Using MLLib in the Dataiku DSS interface

Applies to DSS 2.1 and above | October 02, 2015

Apache Spark comes with a built-in module called MLLib, which aims at creating and training machine learning models at scale.

Dataiku DSS makes it easy to use MLLib without coding, using it at an optional backend engine for creating Models directly from within its interface.


You have access to a 2.1+ version of DSS, with Spark enabled, and a working installation of Spark, version 1.4+ (1.5 may even be better as the MLLib API is evolving quickly).

We use here the usual Titanic dataset, available for instance from the corresponding Kaggle’s competition. Start with downloading the files, and create the two train and test datasets.

Training a MLLib model

Double-click on yor train dataset, and create a new Analysis using the green button at the top right. From the Survived column header, click on Create Prediction model…: Creating a new prediction model from within a Dataiku analysis

This is the important part. In the new modal window, in the ML Backend drop-menu menu, select a Spark configuration (we’ll use the default here): Choosing Spark as the machine learning backend

Create the model. You are taken to a screen telling when the Model is ready to be trained. Do not train the model, but instead click on Settings: Where to find the Settings of a new prediction model

Under the Algorithms section, activate Random Forests: Choosing the algorithms to run in a prediction model

Click on Train, and wait for your task to complete. Once done, the summary results screen appears: Summary results screen for a prediciton model

Your models are now trained. They are ready to be deployed to automate their use to score new records

Using a MLLib model

The Random Forests offer the best performance.
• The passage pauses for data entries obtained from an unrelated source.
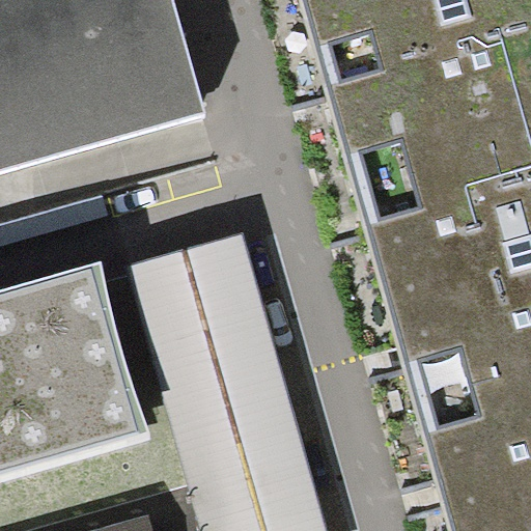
[(0,0),(0,176),(203,119),(168,0),(0,0)]
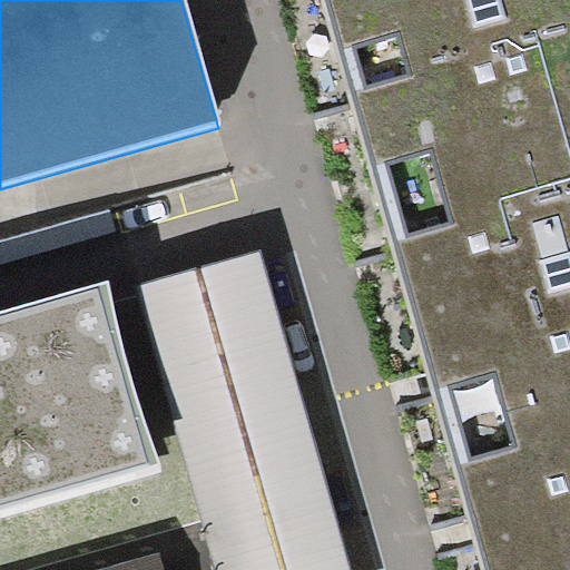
[(569,569),(569,0),(284,0),(444,569),(569,569)]
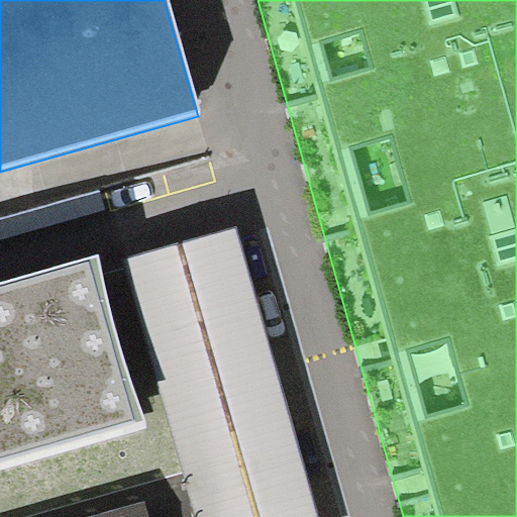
[(317,516),(232,230),(129,261),(186,461),(203,516),(317,516)]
Click on it, and from the top right, select DEPLOY: Deploying a prediciton model

You are taken to the Flow screen. From the last green Prediction icon, select Apply and create a scoring recipe that will be used to score the test set: Creating a Scoring recipe from a deployed model

Your flow is now complete: Completed flow with deployed prediction model built using MLLib algorithms

You’ll just need to actually build the dataset to get the predictions!

Using MLLib in DSS can now be done entirely from the interface, without having to write complex code. This opens up great opportunities as more and more people will be able to leverage Spark to analyse data.